So I was going to look at an apartment in Harlem and when I got a block away, suddently cop cars were everywhere, sirens blaring - un undercover taxi police car had it's light blazing in the windshield and screeched around a corner going the wrong way down a one way street to get to the scene faster - and two guys on the corner go, "Man, that was fast, there was a shooting like just two minutes ago and half the precinct is here already!" Then ambulances, and I get on my cell phone to call the apartment I'm going to to see if they think I can still walk down the block, then an ambulance pulls right up to me, "Hey, did you call 911"?..."no"..."okay someone on this corner did"...then they told me someone had been shot...on the street I was going to.
So, I went and saw the apartment and took it. Welcome to the new neighborhood!
Here's the funny thing...this is so stereotypical of what people would expect of Harlem, yet most New Yorkers reading this post would be surprised, because this doesn't happen as much as it used to. New York is still the safest large city in America...but of all the city, this is still an area where there is crime because the people here are poor and don't have hope for a better life.
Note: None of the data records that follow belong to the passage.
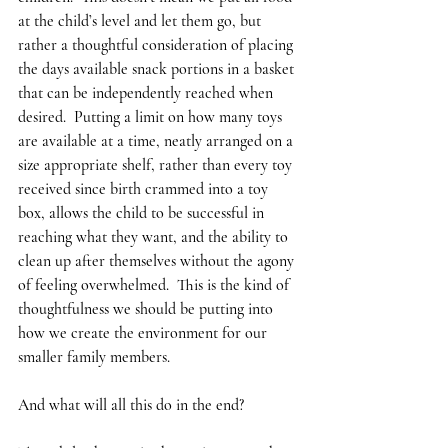
at the child’s level and let them go, but 
rather a thoughtful consideration of placing 
the days available snack portions in a basket 
that can be independently reached when 
desired.  Putting a limit on how many toys 
are available at a time, neatly arranged on a 
size appropriate shelf, rather than every toy 
received since birth crammed into a toy 
box, allows the child to be successful in 
reaching what they want, and the ability to 
clean up after themselves without the agony 
of feeling overwhelmed.  This is the kind of 
thoughtfulness we should be putting into 
how we create the environment for our 
smaller family members.
And what will all this do in the end?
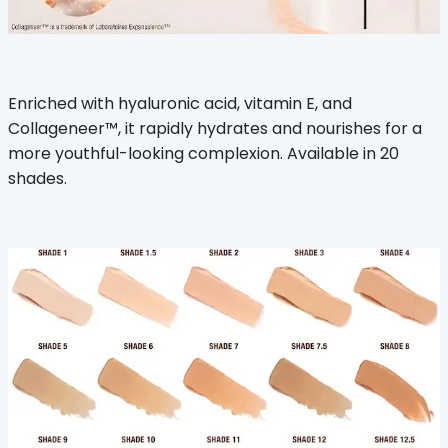
Enriched with hyaluronic acid, vitamin E, and
Collageneer™, it rapidly hydrates and nourishes for a
more youthful-looking complexion. Available in 20
shades.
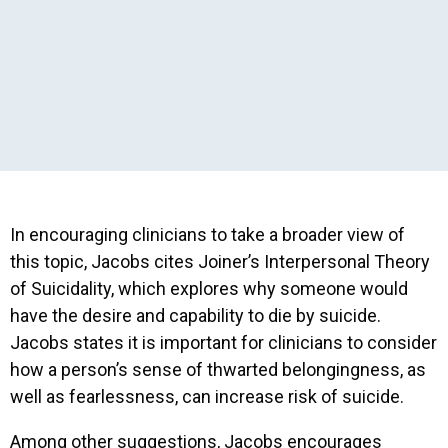
In encouraging clinicians to take a broader view of
this topic, Jacobs cites Joiner’s Interpersonal Theory
of Suicidality, which explores why someone would
have the desire and capability to die by suicide.
Jacobs states it is important for clinicians to consider
how a person’s sense of thwarted belongingness, as
well as fearlessness, can increase risk of suicide.
Among other suggestions, Jacobs encourages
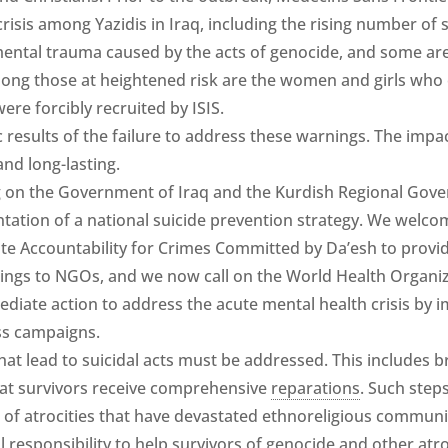
crisis among Yazidis in Iraq, including the rising number of s
mental trauma caused by the acts of genocide, and some are
 Among those at heightened risk are the women and girls who
ere forcibly recruited by ISIS.
 results of the failure to address these warnings. The impac
nd long-lasting.
ng on the Government of Iraq and the Kurdish Regional Gov
ation of a national suicide prevention strategy. We welcom
te Accountability for Crimes Committed by Da’esh to provi
nings to NGOs, and we now call on the World Health Organi
mediate action to address the acute mental health crisis b
ss campaigns.
hat lead to suicidal acts must be addressed. This includes bri
hat survivors receive comprehensive
reparations
. Such step
f atrocities that have devastated ethnoreligious communiti
al responsibility to help survivors of genocide and other atr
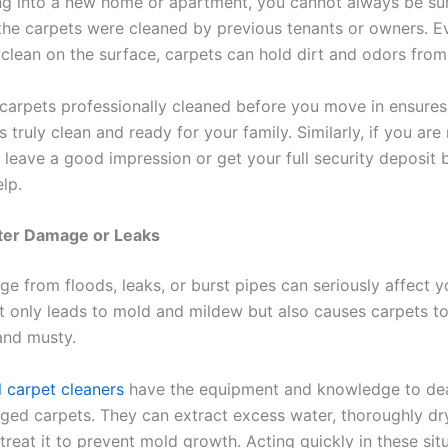
g into a new home or apartment, you cannot always be su
the carpets were cleaned by previous tenants or owners. Ev
 clean on the surface, carpets can hold dirt and odors from
 carpets professionally cleaned before you move in ensures
 truly clean and ready for your family. Similarly, if you ar
 leave a good impression or get your full security deposit 
lp.
ater Damage or Leaks
e from floods, leaks, or burst pipes can seriously affect y
t only leads to mold and mildew but also causes carpets 
and musty.
l carpet cleaners
have the equipment and knowledge to dea
ed carpets. They can extract excess water, thoroughly dr
treat it to prevent mold growth. Acting quickly in these sit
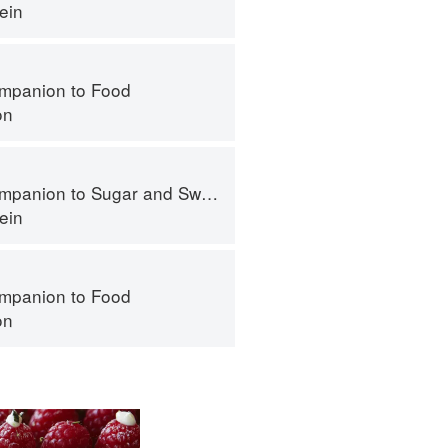
ein
mpanion to Food
on
panion to Sugar and Sweets
ein
mpanion to Food
on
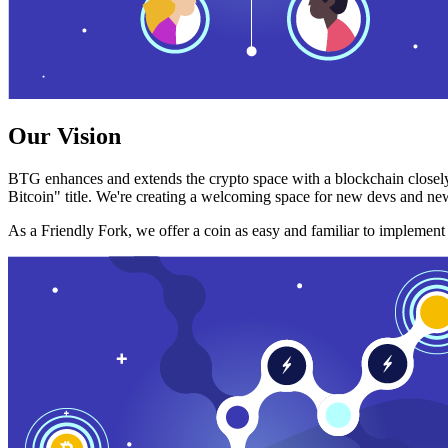
Our Vision
BTG enhances and extends the crypto space with a blockchain closely
Bitcoin" title. We're creating a welcoming space for new devs and new
As a Friendly Fork, we offer a coin as easy and familiar to implemen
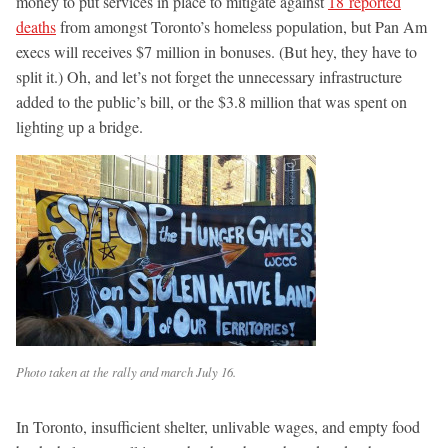
money to put services in place to mitigate against
18 reported
deaths
from amongst Toronto’s homeless population, but Pan Am
execs will receives $7 million in bonuses. (But hey, they have to
split it.) Oh, and let’s not forget the unnecessary infrastructure
added to the public’s bill, or the $3.8 million that was spent on
lighting up a bridge.
Photo taken at the rally and march July 16.
In Toronto, insufficient shelter, unlivable wages, and empty food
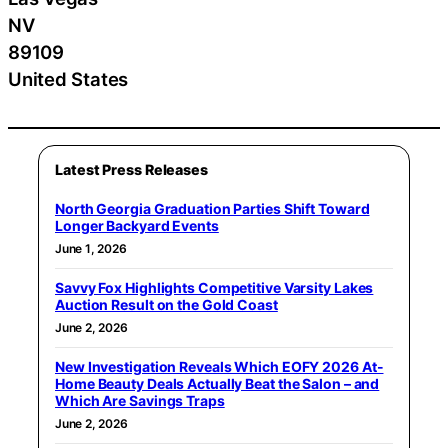
NV
89109
United States
Latest Press Releases
North Georgia Graduation Parties Shift Toward
Longer Backyard Events
June 1, 2026
Savvy Fox Highlights Competitive Varsity Lakes
Auction Result on the Gold Coast
June 2, 2026
New Investigation Reveals Which EOFY 2026 At-
Home Beauty Deals Actually Beat the Salon – and
Which Are Savings Traps
June 2, 2026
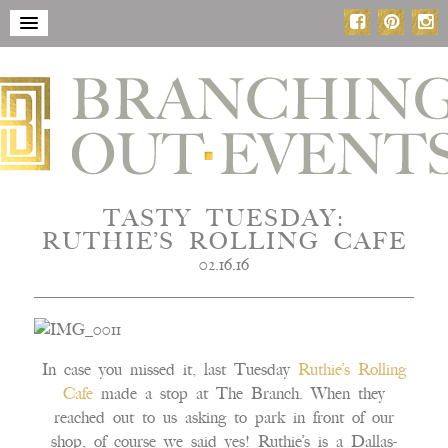
TASTY TUESDAY:
RUTHIE’S ROLLING CAFE
02.16.16
In case you missed it, last Tuesday
Ruthie’s Rolling
Cafe
made a stop at The Branch. When they
reached out to us asking to park in front of our
shop, of course we said yes! Ruthie’s is a Dallas-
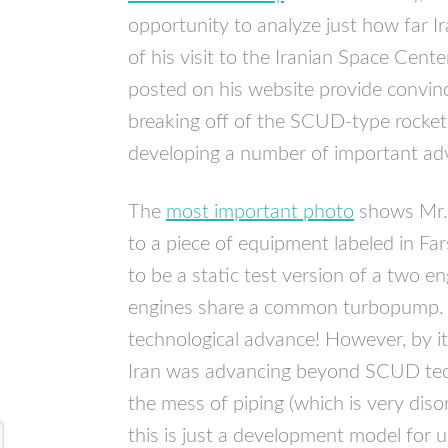
opportunity to analyze just how far I
of his visit to the Iranian Space Cente
posted on his website provide convinc
breaking off of the
SCUD
-type rocket
developing a number of important adv
The
most important photo
shows Mr. 
to a piece of equipment labeled in Far
to be a static test version of a two e
engines share a common turbopump. Th
technological advance! However, by its
Iran was advancing beyond
SCUD
tec
the mess of piping (which is very diso
this is just a development model for us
In a way a white guy moving here so he can learn more about racial reconciliation and practice social justice by simply living amongst the oppressed and listening is a bit of a paradox, because at the same time there is a lot of resentment about gentrification - all the white people moving into the neighborhood because the rent is cheap - and displacing families in the process. So it's not like I'm going to be greeted with joy by the neighbors...the tension between the races divided is hard to relax, it comes from both sides and is complicated by many confusions and mixed messages and inabilities to see and hear the other. I'm going to live here and work with a local church plant here (non-white leadership and almost totally non-white members) just trying to learn and listen. Maybe some listening will help to better hear and see the other.